One thing the book lacks, despite its comprehensiveness, is a sense of interiority. It's hardly alone among recent Indian histories in this regard. Guha's understanding of the secular basis for Indian democracy is a constitutional one; that is, the "secular" is a product, in India, of ideals, laws and institutions articulated and validated by the constitution. But the "secular" in India is not only a political construct; it is a cultural space. The domain of culture was inhabited and produced by writers and artists and their audience from the early 19th century onwards; it's a domain that comprises the interior life of Indian secularism. In this sense, independence and the Nehruvian era that followed are not really the beginning of a history, but the last phase in the story of Indian humanism. From the 1980s onwards, the secular middle class and its culture is completely redefined; the parameters for a new free-market understanding of "Indianness" are put in place. As it happens, the single chapter Guha devotes to culture, or "entertainment", as he calls it, is the weakest one in the book, with Wikipedia-like accounts of cultural achievements; it attempts to place culture in the constitutional idea of secularism - as providing instances of pluralism and fellow-feeling - but doesn't locate the constitutional in the interior life that culture represents.

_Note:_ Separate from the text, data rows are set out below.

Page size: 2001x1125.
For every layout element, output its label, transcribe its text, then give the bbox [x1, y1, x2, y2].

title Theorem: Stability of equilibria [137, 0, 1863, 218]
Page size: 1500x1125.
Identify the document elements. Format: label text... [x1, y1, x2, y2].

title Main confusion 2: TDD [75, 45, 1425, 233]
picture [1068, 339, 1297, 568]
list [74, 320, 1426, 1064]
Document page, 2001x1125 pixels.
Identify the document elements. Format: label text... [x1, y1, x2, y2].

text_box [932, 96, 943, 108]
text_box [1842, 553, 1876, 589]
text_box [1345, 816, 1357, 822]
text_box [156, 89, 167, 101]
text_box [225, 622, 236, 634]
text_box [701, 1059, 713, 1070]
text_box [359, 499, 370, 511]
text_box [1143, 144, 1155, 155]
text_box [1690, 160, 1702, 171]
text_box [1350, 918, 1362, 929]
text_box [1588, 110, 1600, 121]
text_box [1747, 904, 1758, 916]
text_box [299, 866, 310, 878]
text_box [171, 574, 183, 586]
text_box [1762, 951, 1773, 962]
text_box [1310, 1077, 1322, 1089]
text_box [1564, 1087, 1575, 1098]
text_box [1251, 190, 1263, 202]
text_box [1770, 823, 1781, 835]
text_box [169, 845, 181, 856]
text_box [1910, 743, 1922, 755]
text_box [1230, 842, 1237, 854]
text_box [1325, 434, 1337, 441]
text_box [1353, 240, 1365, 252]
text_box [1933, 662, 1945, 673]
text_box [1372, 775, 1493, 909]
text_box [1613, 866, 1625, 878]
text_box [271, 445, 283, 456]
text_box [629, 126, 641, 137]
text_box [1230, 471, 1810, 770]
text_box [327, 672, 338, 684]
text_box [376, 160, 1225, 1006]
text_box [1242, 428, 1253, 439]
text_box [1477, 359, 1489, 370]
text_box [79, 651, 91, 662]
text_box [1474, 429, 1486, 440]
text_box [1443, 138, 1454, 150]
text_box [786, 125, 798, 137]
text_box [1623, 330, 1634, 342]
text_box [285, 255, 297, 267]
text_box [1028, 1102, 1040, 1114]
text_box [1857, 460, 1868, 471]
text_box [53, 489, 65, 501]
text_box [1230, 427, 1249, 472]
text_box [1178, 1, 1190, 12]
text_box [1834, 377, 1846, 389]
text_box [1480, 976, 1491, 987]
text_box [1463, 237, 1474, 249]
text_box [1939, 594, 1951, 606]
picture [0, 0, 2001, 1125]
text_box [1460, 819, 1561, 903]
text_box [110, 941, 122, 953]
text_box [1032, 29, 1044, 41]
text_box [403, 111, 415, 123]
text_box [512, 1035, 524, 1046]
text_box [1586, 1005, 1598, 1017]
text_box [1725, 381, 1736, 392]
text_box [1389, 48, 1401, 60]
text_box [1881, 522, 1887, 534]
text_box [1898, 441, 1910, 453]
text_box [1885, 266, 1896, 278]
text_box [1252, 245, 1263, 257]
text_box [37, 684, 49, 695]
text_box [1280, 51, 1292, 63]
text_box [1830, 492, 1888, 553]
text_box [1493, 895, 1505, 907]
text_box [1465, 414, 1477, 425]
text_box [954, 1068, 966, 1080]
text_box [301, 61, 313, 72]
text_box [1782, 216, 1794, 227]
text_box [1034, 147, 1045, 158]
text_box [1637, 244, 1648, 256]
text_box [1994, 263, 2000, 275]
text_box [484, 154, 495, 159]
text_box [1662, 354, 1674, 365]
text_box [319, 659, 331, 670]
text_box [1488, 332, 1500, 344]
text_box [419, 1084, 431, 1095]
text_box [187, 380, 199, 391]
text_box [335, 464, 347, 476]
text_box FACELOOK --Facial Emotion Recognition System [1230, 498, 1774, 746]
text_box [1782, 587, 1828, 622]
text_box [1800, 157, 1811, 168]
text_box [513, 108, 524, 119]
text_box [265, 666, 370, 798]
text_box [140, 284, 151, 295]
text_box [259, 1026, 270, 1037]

The epilogue, "Why India Survives" (echoing RK Narayan's unflappable assurance to Naipaul in the 60s: "India will go on"), is a strangely moving coda, and clarifies the country's peculiar appeal. At one point, Guha mentions he's "speaking as a historian rather than as citizen"; but allowing the historian to be in commerce with citizenship is what provides the book with impetus, and gives it its most palpable strength. Guha, as a citizen, has been "exasperated" by India, but, in the light of historical evidence, has been won over by it. This mixture of distance and surrender is fairly emblematic of why many middle-class Indians continue to invest themselves, emotionally, in the country; it's quite distinct from patriotism. To suggest the ambiguity of his own relationship with the country of his birth, and also his utter investment in it, Guha has often in the past used some oddball Englishman of distinction who's lived in India or thought about it as a metaphor: Verrier Elwin, EP Thompson. In his epilogue, Guha invokes the biologist JBS Haldane, who, moved by the "wonderful experiment" India had embarked on, decided to become an "Indian citizen". Guha's book reminds us that the citizenly pride that permeates it is not incompatible with judgment, hindsight, intelligence and distance; that citizenship is not a natural thing, but that it is, in some cases, inevitable.

About the Author:-


Ramachandra Guha is a historian with major interests in the field of social, environmental, political and cricket history. Guha holds a B.A. degree in Economics from St. Stephen's College (1977) and is a post graduate from the Delhi School of Economics with a fellowship from the IIM- Calcutta. He has won the Padma Bhushan Award, R.K. Narayan Prize and the U.K. Cricket Society's Literary Award. Ramachandra Guha is an avid columnist along with being an author of books like the Picador Book of Cricket, Patriots and Partisans and the Wickets in the East.